### YOUR OBJECTIVE
Your answer should be the records below, written out exactly.

[Records contained in a dataset]
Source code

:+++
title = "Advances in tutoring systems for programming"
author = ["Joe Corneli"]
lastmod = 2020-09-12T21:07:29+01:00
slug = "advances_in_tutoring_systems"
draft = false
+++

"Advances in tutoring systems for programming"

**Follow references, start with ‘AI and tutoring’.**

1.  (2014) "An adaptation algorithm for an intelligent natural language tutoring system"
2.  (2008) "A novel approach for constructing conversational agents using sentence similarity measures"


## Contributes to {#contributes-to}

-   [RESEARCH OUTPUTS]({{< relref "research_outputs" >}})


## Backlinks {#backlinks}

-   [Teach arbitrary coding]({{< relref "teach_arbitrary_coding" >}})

### YOUR SOLUTION
Source code

:+++
title = "Advances in tutoring systems for programming"
author = ["Joe Corneli"]
lastmod = 2020-09-12T21:07:29+01:00
slug = "advances_in_tutoring_systems"
draft = false
+++

"Advances in tutoring systems for programming"

**Follow references, start with ‘AI and tutoring’.**

1.  (2014) "An adaptation algorithm for an intelligent natural language tutoring system"
2.  (2008) "A novel approach for constructing conversational agents using sentence similarity measures"


## Contributes to {#contributes-to}

-   [RESEARCH OUTPUTS]({{< relref "research_outputs" >}})


## Backlinks {#backlinks}

-   [Teach arbitrary coding]({{< relref "teach_arbitrary_coding" >}})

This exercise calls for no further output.